§ BRIEF: Retype the entries, please, from their first line to the line containing "(x=146, y=156) px", exactly and only those lines, minus the pictures.

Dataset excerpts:
──────────────────────────────

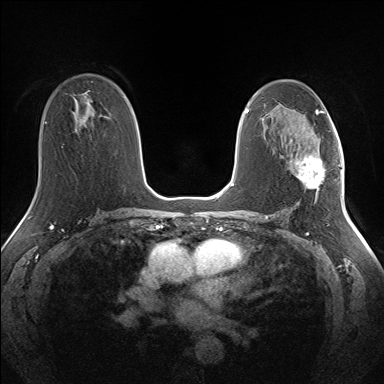
Breast MRI (dynamic contrast-enhanced), one axial slice; slice 85 of 160 in the series (ordered by position); dynamic contrast-enhanced series, time point 2 of 7 at this slice position (early post-contrast); 1.5 T; TE 1.5 ms, TR 5 ms; 384 × 384 image matrix, field of view 330 × 330 mm. Female patient.
Structures marked on this image (semi-automatically segmented with operator editing):
- enhancing-tissue mask used for the functional tumour volume (all voxels passing the contrast-enhancement thresholds inside the analysis volume; usually the tumour): bounding box <297,155,325,197> (left, top, right, bottom; pixels)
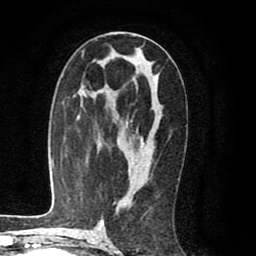
Breast MRI (dynamic contrast-enhanced), one axial slice; slice 48 of 80 in the series (ordered by position); cropped to one breast; dynamic contrast-enhanced series, time point 2 of 8 at this slice position (early post-contrast); 1.5 T; TE 2.6 ms, TR 6.1 ms; 2 mm slice thickness; 256 × 256 image matrix, field of view 160 × 160 mm. Female patient.
Annotated regions visible in this slice (semi-automatically segmented with operator editing):
- enhancing-tissue mask used for the functional tumour volume (all voxels passing the contrast-enhancement thresholds inside the analysis volume; usually the tumour): box from (x=134, y=128) to (x=146, y=156) px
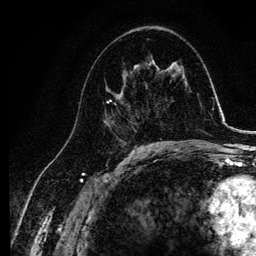
Breast MRI, one axial slice; slice 61 of 134 in the series (ordered by position); cropped to one breast; dynamic contrast-enhanced series, time point 2 of 6 at this slice position (early post-contrast); 3 T; TE 4.2 ms, TR 7.9 ms; 256 × 256 image matrix. Female patient.
Annotated regions visible in this slice (semi-automatic segmentation, software-assisted and operator-edited):
- enhancing-tissue mask used for the functional tumour volume (all voxels passing the contrast-enhancement thresholds inside the analysis volume; usually the tumour): bounding box <105,64,145,139> (left, top, right, bottom; pixels)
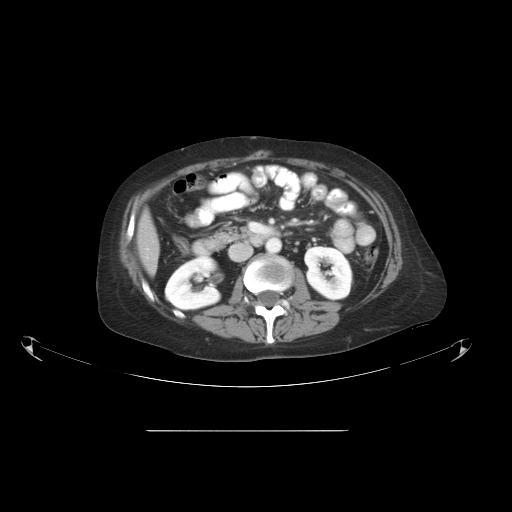
Contrast-enhanced abdominal CT, one axial slice; position 21 of 51 along the scan axis; reconstruction kernel STANDARD; intravenous contrast given; soft-tissue window (W 400 / L 40 HU); 512 × 512 image matrix, field of view 475 × 475 mm. Case-level facts recorded for this patient, not image findings: patient: male, age 69 years at operation; diagnosis: colorectal cancer liver metastases, imaged before liver resection.
Outlined on this slice (expert manual segmentation):
- liver: bounding box (x1, y1, x2, y2) in pixels: (139, 214, 159, 274)
- planned liver remnant (the part of the liver to remain after resection): (139, 213, 159, 274)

──────────────────────────────

§ REPLY TO THE EXERCISE:
Breast MRI (dynamic contrast-enhanced), one axial slice; slice 85 of 160 in the series (ordered by position); dynamic contrast-enhanced series, time point 2 of 7 at this slice position (early post-contrast); 1.5 T; TE 1.5 ms, TR 5 ms; 384 × 384 image matrix, field of view 330 × 330 mm. Female patient.
Structures marked on this image (semi-automatically segmented with operator editing):
- enhancing-tissue mask used for the functional tumour volume (all voxels passing the contrast-enhancement thresholds inside the analysis volume; usually the tumour): bounding box <297,155,325,197> (left, top, right, bottom; pixels)
Breast MRI (dynamic contrast-enhanced), one axial slice; slice 48 of 80 in the series (ordered by position); cropped to one breast; dynamic contrast-enhanced series, time point 2 of 8 at this slice position (early post-contrast); 1.5 T; TE 2.6 ms, TR 6.1 ms; 2 mm slice thickness; 256 × 256 image matrix, field of view 160 × 160 mm. Female patient.
Annotated regions visible in this slice (semi-automatically segmented with operator editing):
- enhancing-tissue mask used for the functional tumour volume (all voxels passing the contrast-enhancement thresholds inside the analysis volume; usually the tumour): box from (x=134, y=128) to (x=146, y=156) px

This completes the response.